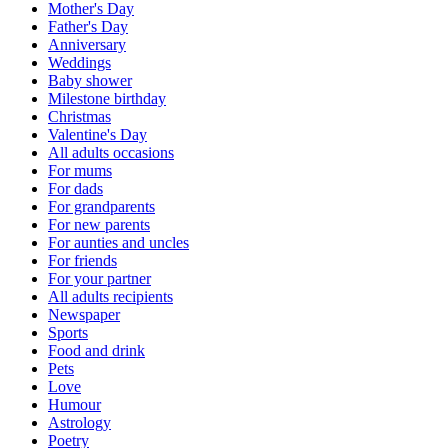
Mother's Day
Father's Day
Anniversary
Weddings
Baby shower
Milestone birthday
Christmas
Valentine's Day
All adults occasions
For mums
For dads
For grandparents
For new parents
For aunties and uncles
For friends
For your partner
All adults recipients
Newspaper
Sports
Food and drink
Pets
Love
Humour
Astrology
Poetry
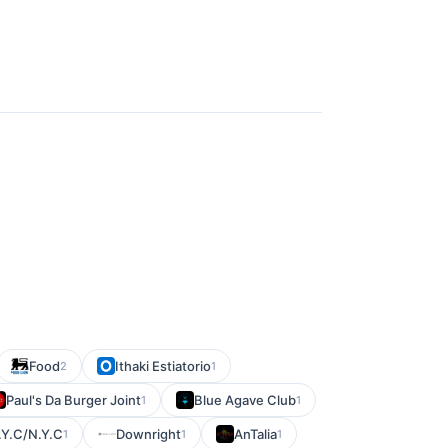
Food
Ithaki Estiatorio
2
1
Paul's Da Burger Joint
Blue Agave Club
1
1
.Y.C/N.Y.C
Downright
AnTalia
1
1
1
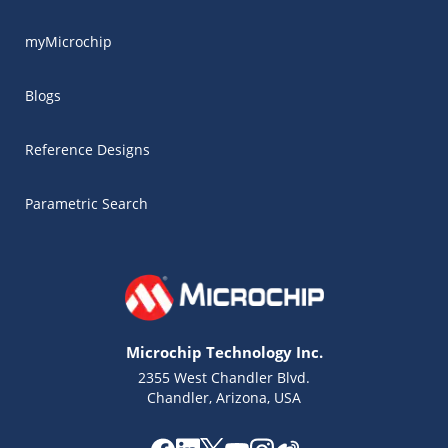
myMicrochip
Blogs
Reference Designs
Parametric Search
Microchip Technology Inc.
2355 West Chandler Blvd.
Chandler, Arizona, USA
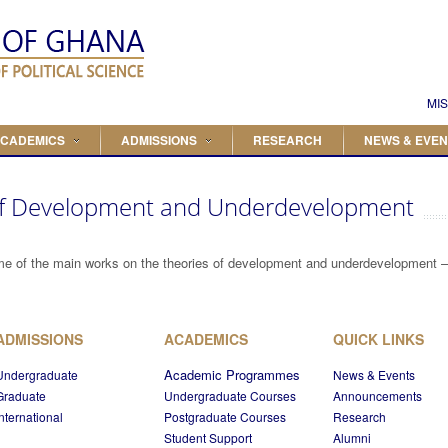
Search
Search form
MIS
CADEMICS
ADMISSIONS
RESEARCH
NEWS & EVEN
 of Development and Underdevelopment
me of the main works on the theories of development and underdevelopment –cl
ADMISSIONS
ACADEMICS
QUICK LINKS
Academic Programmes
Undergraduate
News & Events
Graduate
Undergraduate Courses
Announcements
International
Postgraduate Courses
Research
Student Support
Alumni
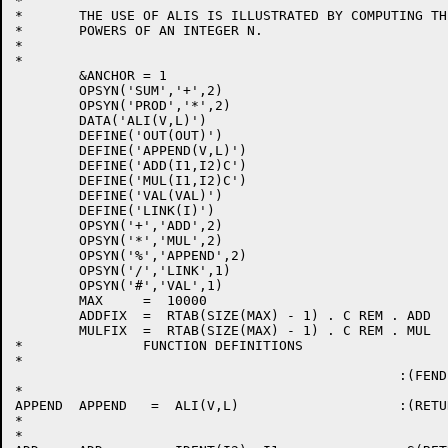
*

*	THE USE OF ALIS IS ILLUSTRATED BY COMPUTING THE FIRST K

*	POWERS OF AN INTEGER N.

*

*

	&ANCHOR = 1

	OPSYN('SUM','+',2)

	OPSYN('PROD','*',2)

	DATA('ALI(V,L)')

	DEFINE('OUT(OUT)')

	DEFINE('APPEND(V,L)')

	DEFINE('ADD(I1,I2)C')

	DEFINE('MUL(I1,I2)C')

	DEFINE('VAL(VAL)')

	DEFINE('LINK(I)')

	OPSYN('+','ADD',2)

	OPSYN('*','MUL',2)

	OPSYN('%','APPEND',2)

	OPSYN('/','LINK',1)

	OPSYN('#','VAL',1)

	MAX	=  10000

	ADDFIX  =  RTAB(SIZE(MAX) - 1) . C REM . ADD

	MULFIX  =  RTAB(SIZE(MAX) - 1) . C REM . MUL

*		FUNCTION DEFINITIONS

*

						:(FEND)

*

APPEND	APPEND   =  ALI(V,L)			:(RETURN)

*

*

* * *

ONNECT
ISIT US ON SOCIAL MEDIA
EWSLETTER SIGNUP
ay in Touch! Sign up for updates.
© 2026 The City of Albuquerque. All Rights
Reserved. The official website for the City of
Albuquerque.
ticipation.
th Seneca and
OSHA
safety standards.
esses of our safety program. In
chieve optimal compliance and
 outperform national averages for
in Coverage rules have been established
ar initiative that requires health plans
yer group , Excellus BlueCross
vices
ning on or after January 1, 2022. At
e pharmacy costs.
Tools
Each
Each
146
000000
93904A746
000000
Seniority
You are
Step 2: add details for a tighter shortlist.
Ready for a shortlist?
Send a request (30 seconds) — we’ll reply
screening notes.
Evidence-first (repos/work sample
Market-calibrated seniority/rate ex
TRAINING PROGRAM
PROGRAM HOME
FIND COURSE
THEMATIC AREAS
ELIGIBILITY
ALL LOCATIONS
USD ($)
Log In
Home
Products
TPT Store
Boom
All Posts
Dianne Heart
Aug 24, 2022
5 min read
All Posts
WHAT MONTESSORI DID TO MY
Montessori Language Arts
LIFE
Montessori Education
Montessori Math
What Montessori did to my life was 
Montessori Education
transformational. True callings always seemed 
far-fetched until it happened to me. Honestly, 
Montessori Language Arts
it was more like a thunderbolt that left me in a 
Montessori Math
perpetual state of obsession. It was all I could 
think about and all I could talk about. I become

* * *

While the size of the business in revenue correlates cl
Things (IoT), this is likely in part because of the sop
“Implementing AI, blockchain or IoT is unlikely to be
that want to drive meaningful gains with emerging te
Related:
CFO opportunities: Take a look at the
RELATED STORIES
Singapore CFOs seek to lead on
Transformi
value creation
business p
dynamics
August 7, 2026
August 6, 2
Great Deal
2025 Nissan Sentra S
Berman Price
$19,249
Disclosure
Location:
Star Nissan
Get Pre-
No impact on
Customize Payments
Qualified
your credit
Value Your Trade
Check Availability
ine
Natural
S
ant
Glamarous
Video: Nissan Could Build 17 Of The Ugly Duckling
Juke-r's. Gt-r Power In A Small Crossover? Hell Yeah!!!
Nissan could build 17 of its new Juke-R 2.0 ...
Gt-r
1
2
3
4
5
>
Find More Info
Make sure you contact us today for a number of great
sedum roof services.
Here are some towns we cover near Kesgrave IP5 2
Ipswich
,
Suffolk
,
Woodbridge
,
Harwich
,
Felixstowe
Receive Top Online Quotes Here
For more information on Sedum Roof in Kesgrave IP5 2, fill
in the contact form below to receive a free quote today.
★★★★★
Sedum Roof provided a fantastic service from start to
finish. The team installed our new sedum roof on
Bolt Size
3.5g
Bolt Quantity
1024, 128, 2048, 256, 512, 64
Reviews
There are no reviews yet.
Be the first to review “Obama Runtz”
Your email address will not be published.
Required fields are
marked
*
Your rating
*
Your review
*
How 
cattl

* * *

# About this task
Where a line above holds the string "Chandler", copy that line.

# Task answer
2355 West Chandler Blvd.
Chandler, Arizona, USA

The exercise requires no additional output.